Monday, June 30, 2014

HEALTH - 'Pay-For-Delay' Deals and 'Evergreening' to Ripoff Drug Consumers

Hay come on...  Those 'poor' drug companies need there huge profits, and they have a 'right' to 'rape' your pockets.

To FDA, both practices should be illegal!

"Are generic drugs being delayed to market?" PBS NewsHour 6/28/2014

Excerpts

SUMMARY:  Are generic drugs being delayed to market by so-called "pay for delay" deals between drug companies?  The deals happen after generic drug companies challenge the patents on brand-name drugs.  The settlements include a date that the generic drug can enter the market, and in some cases, a payment from brand company to the generic company.

MEGAN THOMPSON (NewsHour):  In 2004, Karen Winkler was diagnosed with multiple sclerosis, a debilitating disease affecting the nervous system.  The 46-year-old mother of three, who lives in Clarkston, Michigan, struggles every day with numbness, pain and extreme fatigue.

KAREN WINKLER:  It’s so overwhelming.  You wake up tired.  And as the day progresses, it just gets worse and worse.  And it’s where you could fall asleep standing up.

MEGAN THOMPSON:  In 2005, Winkler’s doctor prescribed a brand-name medication called Provigil.  It was one of the only drugs for fatigue on the market that had minimal side effects.  It was made by a company called Cephalon, which earned $475 million dollars on Provigil that year.  Winkler’s doctor put her on a half pill, every day.

KAREN WINKLER:  It was perfect, you know.  I had three young kids and I could still do- pretty much do everything that I did.  And, you know, if I had 10 things on the to-do list, you know, I could either get the 10 things done or at least eight or nine of them.

MEGAN THOMPSON:  Better yet, Winkler says her doctor told her Provigil was expected to go generic soon – possibly within a year.  And that could have saved Winkler more than a thousand dollars a year.  The potential savings were especially important because her disease made it impossible to go back to work as she’d planned.  And around that same time, her husband’s pay was cut and the family had to dip into savings and a 401(k).

KAREN WINKLER:  Then it didn’t go generic.  And it was a whole different story.
----
MEGAN THOMPSON:  Why hadn’t Provigil gone generic?  And why was the price of it rising so sharply?  As Winkler discovered through online research, the company manufacturing the drug, Cephalon, was using two common but little known business strategies that critics say end up costing consumers.  First, there’s something that opponents call, “pay for delay.”

MEGAN THOMPSON:  Here’s how “pay for delay” works.  According to the Federal Trade Commission, when generic manufacturers challenge a patent, the brand-name manufacturer sometimes pays to keep the generic version off the market.

MEGAN THOMPSON:  In the case of Karen’s drug, the company that makes Provigil paid a total of $200 million to four generic companies.  That deal guaranteed no generic would come to market for another six years.
----
MEGAN THOMPSON:  But because of what critics describe as those “pay for delay” deals, Provigil didn’t go generic.  So Karen Winkler and other consumers paid the price.  And it turns out she paid even more because of that second controversial business strategy that Cephalon used then and other drug manufacturers continue to use today — something opponents call “evergreening.”  The idea is to get consumers off the drug they’re taking and on to another brand drug the same company is making.

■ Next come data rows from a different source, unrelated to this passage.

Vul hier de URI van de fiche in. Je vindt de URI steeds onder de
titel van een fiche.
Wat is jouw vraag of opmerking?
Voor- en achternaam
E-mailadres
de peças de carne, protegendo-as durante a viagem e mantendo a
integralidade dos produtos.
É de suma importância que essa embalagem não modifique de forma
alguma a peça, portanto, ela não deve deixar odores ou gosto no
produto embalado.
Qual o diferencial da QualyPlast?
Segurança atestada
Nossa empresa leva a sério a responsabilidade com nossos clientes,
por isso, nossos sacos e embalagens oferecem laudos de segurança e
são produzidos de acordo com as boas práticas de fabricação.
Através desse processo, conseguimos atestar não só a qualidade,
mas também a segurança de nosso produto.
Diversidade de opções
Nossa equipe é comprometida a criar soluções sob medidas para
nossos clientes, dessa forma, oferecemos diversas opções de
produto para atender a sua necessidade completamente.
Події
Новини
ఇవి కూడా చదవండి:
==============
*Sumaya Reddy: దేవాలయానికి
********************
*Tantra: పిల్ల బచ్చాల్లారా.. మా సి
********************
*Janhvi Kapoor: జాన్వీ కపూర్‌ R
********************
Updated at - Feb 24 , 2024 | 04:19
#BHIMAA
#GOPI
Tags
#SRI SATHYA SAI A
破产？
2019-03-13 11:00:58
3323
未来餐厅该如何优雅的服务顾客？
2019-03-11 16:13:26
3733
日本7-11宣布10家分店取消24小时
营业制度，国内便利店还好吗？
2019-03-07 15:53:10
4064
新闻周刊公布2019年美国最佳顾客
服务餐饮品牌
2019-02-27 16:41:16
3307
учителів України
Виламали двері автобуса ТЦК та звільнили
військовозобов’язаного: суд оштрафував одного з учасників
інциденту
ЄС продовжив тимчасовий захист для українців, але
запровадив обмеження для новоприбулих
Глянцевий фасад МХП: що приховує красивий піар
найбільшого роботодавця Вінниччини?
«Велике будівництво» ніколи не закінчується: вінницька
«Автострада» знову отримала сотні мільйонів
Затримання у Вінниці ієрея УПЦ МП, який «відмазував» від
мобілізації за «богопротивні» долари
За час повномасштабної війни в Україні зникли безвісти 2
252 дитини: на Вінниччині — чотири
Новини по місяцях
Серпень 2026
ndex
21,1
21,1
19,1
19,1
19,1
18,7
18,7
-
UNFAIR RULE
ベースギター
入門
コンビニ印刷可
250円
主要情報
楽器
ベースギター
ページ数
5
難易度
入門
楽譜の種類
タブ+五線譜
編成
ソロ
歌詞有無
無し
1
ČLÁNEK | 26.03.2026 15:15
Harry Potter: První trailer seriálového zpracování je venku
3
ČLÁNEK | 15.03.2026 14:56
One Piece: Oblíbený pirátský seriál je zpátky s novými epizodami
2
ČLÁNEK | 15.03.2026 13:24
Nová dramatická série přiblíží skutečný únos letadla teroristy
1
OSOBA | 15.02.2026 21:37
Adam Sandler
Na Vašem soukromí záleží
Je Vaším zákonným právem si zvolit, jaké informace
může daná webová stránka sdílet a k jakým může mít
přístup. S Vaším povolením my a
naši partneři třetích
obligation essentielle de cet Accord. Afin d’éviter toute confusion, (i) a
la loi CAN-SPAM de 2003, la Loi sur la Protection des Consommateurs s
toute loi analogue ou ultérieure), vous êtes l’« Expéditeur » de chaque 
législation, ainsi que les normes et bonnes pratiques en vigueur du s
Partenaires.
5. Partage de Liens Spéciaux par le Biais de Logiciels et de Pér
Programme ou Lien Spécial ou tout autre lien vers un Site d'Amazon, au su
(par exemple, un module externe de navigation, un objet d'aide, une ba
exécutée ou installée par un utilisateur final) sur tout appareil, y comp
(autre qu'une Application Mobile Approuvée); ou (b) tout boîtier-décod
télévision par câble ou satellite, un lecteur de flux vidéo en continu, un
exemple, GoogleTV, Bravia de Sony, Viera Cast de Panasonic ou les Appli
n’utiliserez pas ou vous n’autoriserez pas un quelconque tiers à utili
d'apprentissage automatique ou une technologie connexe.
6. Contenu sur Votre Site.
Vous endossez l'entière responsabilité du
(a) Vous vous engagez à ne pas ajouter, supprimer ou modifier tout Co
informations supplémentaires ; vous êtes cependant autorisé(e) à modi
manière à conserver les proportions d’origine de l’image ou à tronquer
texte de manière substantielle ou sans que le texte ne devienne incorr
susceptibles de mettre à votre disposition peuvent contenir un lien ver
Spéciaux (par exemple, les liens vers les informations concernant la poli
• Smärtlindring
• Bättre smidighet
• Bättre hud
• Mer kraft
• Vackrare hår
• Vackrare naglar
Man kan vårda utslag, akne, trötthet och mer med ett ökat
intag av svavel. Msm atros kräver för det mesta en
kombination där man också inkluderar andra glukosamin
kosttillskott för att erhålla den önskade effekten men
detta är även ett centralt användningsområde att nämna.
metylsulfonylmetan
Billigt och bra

MEGAN THOMPSON:  In Winkler’s case — off Provigil whose patent was about to expire. — and onto Nuvigil, whose patent had several years to run.  Companies sometimes do this by jacking up prices on the first drug.  That’s what happened to Winkler when, seeking relief from the rising price of Provigil, her doctor offered her Nuvigil.

KAREN WINKLER:  So, I thought, “Great.  You know, here’s a solution.” Came home and I started taking the pills for two or three days and got a pounding, pounding headache from it.  And, to the point that it was almost like having a migraine.

MEGAN THOMPSON:  That’s when Winkler went online and figured out what was going on.

KAREN WINKLER:  And what they were trying to do was to get patients off of Provigil, because they knew it was going to be going generic shortly, to start taking this Nuvigil that had this new, extended patent period.  And then obviously once Provigil went generic, everybody on Nuvigil would not be going to a generic drug.  They would be still on the Nuvigil.